New study says BPA alternatives accelerate cancer cell growth

Antoniou is the lead author of a new study investigating the effects that six chemicals commonly used in hard plastics to replace BPA have on human breast cancer cells in a lab. All of the chemicals “showed estrogenic activity in promoting [cancer] cell growth” the study says. Three of the alternatives appeared to be even more potent at promoting breast cancer cell growth than BPA is.

This study has only been published online and has not yet been peer-reviewed. But it is part of a growing body of research investigating problems with commonly-used BPA alternatives. 

All of the chemicals studied in this case come from the bisphenol family, which, as a paper published in the journal Endocrine Disruptors two years ago argues, should be considered as one class of chemicals in research, since studies have suggested that all bisphenol chemicals have “similar biological activity.”

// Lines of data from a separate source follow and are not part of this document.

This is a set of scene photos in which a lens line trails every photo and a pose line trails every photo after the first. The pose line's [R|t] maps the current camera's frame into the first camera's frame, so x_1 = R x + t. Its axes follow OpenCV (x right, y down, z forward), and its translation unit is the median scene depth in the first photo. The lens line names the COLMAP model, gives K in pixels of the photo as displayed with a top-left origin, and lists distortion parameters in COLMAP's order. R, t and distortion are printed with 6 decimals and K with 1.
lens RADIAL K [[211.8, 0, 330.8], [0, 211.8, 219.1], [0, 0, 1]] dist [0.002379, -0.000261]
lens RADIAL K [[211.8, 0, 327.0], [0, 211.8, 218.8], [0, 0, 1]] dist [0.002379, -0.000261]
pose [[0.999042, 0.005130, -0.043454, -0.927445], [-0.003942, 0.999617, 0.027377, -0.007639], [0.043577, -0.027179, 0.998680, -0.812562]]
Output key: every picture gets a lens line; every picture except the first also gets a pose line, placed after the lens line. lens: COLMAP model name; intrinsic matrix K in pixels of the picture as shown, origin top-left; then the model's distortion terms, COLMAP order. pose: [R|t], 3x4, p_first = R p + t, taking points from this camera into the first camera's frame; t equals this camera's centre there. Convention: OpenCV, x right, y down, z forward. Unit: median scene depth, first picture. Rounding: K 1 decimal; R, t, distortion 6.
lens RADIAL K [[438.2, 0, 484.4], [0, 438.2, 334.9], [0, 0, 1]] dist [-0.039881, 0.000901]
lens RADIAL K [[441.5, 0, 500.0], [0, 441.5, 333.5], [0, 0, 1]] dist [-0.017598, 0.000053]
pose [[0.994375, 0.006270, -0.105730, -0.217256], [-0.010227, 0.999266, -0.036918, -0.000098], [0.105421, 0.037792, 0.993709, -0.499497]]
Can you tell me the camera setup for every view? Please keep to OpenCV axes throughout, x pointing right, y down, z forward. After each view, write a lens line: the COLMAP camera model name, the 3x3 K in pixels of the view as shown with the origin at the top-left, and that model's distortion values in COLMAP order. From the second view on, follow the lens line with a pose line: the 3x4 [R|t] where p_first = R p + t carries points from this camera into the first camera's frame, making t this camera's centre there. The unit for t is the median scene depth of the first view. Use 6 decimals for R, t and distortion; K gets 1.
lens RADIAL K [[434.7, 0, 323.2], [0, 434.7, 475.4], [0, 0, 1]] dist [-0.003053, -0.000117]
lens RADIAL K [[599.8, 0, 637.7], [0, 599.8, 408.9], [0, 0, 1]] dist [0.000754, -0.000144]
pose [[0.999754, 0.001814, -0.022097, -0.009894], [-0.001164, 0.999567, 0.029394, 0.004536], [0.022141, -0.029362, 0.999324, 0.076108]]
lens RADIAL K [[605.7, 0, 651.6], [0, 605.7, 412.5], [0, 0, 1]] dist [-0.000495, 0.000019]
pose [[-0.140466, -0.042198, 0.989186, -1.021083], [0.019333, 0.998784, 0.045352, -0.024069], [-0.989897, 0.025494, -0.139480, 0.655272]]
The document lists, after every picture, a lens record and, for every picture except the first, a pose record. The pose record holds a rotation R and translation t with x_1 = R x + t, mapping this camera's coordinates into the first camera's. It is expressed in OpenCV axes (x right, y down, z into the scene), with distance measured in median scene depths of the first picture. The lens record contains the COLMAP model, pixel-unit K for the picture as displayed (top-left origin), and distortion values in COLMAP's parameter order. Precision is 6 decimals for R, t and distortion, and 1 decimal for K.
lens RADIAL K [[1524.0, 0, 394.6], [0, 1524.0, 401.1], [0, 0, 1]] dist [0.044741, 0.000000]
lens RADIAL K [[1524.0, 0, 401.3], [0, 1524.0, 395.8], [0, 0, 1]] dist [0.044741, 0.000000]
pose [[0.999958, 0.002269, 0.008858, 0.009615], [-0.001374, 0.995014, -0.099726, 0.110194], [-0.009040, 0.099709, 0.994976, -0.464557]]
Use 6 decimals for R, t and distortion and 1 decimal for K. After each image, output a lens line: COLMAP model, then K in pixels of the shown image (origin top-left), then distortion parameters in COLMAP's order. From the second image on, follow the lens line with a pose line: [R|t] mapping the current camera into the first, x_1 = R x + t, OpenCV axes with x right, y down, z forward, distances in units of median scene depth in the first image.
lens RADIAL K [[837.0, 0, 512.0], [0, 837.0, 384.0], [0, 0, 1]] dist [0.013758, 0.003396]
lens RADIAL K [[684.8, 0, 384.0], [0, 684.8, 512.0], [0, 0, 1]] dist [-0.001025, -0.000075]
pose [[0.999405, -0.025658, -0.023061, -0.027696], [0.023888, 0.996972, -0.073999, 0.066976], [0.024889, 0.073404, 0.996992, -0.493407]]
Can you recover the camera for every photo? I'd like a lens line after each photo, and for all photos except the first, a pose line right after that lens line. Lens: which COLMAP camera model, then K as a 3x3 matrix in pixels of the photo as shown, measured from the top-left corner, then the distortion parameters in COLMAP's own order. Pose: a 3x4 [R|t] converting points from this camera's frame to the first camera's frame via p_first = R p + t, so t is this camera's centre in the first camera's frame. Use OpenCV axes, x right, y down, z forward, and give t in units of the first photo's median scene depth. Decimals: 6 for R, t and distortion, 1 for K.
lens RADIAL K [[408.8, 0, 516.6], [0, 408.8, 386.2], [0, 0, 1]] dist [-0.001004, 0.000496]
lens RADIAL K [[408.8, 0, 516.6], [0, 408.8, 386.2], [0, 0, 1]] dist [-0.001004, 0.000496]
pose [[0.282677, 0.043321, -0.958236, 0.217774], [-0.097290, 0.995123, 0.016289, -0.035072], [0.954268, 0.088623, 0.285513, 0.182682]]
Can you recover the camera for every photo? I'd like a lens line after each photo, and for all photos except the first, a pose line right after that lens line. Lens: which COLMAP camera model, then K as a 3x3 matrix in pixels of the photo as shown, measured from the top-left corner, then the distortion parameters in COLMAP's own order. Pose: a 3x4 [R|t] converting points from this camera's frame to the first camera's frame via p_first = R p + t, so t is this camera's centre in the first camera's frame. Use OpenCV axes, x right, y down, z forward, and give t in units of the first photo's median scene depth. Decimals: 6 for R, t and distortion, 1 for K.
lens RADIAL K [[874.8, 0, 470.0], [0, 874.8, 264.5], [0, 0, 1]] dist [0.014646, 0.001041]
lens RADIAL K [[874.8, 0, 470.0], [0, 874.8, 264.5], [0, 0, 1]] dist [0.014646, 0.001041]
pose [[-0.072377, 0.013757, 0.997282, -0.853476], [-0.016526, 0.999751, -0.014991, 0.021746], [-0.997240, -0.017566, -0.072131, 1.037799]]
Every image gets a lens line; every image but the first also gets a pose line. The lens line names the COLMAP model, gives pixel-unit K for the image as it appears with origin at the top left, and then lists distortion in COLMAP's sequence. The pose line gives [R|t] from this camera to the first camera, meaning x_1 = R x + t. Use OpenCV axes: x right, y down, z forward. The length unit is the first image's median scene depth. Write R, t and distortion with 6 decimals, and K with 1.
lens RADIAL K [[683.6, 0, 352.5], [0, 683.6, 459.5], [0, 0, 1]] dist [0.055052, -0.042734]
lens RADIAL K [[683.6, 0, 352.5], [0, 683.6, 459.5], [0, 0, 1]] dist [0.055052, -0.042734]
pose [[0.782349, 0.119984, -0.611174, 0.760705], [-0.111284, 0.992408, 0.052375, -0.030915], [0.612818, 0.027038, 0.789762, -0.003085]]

The chemical Bisphenol-S, for instance, often found to be a replacement in BPA-free packaging, has been shown in past research to have similar effects on the embryos of zebrafish that BPA has, namely negative impacts on the thyroid system. BPS has also been linked to heart arrhythmia, hyperactivity and cell death.

Avoiding hard plastics and canned food when possible

For now, experts say that the best way to avoid endocrine disrupting chemicals is to stop eating canned food, as cans are commonly lined with a plastic containing BPA or BPS to protect the food from the corrosive effects of the metal.

Environmental Working Group suggests avoiding polycarbonate plastic, or the hard, shatter-proof plastic sometimes used in dishes and other foodware. Scientists say that parents-to-be or parents of young children should be especially cautious, since BPA is more potent in fetuses and young children, and sippy cups are often made from hard plastic.

While companies have voluntarily phased BPA out of sippy cups and other food packaging for babies, tests by the nonprofit the Center for Environmental Health have found that chemicals used in plastic sippy cups still show estrogenic activity.